Here are the top 10 passwords in that file.
It was because those 10 passwords made up about 5% of the total and that Adobe used an encryption method that always encrypts blocks of text the same throughout an encryption that made it possible to figure out the patterns and once found, then the entire file could be unencrypted and everyone’s usernames and passwords in the entire file could be converted to plain text.
So, all those who used the same password on that site and on all the others they use just had all of the sites they log onto with that password compromised.
So those stupid passwords not only put those users at risk, but everyone else too who doesn’t use a different password on every different site. Partly those users fault and partly Adobe’s for using such an encryption protocol.
I have long preached about using a different very secure password for each site, for which I personally use LastPass (love the new version 3.0, by the way). However, I have still not gotten around to going to every website I have ever used and getting them all changed. This article made me decide to move that up my list of priorities. Please, everyone, start using LastPass or another password generator/tracker and make all your passwords secure, random, and unique for each website.
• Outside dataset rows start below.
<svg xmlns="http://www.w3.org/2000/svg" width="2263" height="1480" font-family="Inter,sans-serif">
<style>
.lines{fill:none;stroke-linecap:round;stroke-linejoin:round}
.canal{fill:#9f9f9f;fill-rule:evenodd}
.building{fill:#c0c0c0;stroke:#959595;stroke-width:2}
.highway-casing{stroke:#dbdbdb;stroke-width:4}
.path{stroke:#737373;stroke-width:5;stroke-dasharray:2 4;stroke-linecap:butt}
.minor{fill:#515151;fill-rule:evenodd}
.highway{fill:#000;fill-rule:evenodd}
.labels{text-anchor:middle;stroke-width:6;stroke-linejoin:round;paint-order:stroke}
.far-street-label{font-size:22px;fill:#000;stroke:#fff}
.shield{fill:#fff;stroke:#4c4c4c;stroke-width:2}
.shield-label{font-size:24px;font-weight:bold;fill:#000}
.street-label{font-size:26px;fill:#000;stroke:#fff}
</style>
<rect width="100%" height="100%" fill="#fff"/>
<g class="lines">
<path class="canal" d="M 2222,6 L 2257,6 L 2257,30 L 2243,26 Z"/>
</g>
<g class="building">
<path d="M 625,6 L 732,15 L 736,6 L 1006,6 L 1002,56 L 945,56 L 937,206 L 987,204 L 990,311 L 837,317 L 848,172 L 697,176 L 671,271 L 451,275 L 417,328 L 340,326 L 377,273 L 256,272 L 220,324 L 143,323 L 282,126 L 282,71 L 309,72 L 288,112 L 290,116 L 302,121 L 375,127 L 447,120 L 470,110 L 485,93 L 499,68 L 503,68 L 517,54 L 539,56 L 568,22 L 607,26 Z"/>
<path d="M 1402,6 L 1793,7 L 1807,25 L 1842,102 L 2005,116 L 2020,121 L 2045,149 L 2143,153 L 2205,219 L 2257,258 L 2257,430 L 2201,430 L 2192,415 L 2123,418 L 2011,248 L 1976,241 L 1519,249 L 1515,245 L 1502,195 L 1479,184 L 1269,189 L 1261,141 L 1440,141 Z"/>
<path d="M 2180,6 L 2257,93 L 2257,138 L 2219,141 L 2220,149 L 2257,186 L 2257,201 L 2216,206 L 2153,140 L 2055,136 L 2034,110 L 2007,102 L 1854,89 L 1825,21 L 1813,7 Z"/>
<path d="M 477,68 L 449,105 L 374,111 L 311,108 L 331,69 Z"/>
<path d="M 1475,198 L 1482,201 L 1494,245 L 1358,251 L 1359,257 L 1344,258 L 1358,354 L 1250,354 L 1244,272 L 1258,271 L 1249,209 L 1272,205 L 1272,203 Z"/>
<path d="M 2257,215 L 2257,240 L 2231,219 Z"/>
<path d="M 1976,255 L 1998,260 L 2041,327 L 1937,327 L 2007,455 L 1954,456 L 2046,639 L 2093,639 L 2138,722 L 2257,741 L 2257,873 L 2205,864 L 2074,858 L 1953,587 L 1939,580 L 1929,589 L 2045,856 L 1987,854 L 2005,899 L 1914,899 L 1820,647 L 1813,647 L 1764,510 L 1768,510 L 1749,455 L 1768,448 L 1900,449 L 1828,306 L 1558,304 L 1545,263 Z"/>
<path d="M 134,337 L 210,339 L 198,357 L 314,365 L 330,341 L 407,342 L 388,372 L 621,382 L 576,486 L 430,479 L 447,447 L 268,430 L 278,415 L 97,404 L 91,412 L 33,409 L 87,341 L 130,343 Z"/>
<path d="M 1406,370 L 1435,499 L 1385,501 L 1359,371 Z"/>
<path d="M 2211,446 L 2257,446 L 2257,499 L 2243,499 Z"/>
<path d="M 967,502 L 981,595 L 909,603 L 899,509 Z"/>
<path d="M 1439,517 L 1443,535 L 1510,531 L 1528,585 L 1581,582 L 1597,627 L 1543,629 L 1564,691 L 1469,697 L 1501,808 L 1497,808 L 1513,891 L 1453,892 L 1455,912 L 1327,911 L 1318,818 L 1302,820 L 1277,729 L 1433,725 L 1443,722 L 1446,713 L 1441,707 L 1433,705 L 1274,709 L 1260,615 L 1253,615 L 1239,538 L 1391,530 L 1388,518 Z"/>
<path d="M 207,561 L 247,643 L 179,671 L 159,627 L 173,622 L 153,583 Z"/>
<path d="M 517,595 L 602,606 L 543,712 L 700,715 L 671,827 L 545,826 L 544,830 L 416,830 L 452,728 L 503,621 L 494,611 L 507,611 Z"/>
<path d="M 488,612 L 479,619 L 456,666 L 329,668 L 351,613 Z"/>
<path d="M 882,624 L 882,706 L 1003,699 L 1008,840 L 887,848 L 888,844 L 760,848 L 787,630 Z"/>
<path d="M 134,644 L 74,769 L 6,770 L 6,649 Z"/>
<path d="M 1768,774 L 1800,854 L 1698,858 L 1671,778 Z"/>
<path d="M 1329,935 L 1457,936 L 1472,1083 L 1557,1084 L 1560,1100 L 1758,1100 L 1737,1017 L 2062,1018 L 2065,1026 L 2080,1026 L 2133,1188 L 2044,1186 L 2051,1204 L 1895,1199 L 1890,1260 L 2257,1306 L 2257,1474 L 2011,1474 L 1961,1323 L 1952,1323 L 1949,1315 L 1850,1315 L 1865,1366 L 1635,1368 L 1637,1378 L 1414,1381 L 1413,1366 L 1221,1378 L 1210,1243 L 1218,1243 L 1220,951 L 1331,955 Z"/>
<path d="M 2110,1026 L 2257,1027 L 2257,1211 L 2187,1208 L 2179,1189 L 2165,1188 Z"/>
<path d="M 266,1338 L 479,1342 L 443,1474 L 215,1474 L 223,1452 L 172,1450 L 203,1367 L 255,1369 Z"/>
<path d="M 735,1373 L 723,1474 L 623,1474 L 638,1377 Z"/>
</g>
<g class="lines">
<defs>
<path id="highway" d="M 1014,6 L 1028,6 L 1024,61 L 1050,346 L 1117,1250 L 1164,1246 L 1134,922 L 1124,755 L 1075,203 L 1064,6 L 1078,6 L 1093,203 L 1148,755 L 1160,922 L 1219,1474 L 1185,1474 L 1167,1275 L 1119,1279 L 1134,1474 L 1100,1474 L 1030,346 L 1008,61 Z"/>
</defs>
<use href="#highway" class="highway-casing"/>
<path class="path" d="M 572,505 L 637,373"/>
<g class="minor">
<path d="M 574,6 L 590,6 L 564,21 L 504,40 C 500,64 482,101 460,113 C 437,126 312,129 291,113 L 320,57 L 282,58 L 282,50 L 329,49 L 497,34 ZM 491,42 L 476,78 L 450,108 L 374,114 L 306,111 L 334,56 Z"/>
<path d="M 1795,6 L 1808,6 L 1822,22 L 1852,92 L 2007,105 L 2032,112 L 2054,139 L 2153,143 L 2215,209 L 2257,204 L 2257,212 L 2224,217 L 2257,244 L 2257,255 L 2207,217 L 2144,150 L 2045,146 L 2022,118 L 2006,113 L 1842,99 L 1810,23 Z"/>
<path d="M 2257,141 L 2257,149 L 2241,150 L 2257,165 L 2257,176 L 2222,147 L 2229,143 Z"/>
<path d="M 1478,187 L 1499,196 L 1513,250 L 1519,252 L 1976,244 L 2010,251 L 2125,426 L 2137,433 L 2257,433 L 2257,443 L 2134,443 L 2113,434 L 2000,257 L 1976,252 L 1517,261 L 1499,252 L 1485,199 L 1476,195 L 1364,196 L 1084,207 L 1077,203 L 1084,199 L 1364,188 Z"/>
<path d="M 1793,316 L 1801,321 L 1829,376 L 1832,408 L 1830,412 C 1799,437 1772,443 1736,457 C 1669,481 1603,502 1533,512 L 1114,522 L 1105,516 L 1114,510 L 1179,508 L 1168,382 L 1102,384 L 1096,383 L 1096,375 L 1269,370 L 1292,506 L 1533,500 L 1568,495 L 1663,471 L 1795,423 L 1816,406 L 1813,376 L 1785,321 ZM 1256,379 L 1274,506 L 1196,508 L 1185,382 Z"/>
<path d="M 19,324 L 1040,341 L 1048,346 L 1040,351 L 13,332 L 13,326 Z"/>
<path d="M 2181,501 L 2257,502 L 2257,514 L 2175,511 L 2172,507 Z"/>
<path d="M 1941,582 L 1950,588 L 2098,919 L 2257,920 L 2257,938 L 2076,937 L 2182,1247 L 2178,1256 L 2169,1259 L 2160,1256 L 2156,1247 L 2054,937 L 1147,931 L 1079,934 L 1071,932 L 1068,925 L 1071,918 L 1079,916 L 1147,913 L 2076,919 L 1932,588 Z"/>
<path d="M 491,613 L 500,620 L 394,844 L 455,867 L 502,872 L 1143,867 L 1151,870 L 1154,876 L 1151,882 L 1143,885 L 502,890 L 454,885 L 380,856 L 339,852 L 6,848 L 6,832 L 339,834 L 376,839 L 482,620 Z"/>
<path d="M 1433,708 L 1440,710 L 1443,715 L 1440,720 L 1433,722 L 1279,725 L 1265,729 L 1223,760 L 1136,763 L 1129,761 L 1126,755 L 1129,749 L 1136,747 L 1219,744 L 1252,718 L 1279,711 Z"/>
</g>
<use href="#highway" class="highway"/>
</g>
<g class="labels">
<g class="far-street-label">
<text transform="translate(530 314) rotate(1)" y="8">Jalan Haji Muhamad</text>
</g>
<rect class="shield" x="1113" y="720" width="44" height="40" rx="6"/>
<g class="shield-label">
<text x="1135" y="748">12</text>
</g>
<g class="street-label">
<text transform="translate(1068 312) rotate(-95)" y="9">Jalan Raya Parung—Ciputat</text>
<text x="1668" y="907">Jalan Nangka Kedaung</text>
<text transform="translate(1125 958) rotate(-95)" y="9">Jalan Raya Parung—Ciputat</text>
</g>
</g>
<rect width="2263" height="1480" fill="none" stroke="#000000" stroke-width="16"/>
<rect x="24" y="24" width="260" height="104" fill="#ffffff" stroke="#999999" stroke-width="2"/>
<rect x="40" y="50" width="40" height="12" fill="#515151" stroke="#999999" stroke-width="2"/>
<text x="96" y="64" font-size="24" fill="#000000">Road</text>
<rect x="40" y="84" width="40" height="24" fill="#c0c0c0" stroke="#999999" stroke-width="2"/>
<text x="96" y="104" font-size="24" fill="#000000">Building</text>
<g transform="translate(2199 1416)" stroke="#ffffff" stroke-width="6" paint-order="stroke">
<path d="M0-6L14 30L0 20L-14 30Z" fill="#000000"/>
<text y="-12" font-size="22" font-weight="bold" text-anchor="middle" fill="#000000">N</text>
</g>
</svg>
And please rest assured about the security. I won’t try to vouch for any other password programs, but LastPass is safe for the following reasons:
1.They use a proper encryption scheme that rotates through keys, so there is no repeating pattern if passwords repeat, like Adobe’s did. Also, it is 256 bit, which means even the NSA would take years to break it, if they spent all their resources on just breaking your key.
2. The key stays on your computer, and the encryption and decryption occurs on your computer. Only the encrypted data is transmitted to LastPass. Even LastPass can’t read it, without your encryption key.
I just thought it might be helpful to everyone else to see how this scary security breach happened and share the concept with everyone you know to help increase the security level for all of us.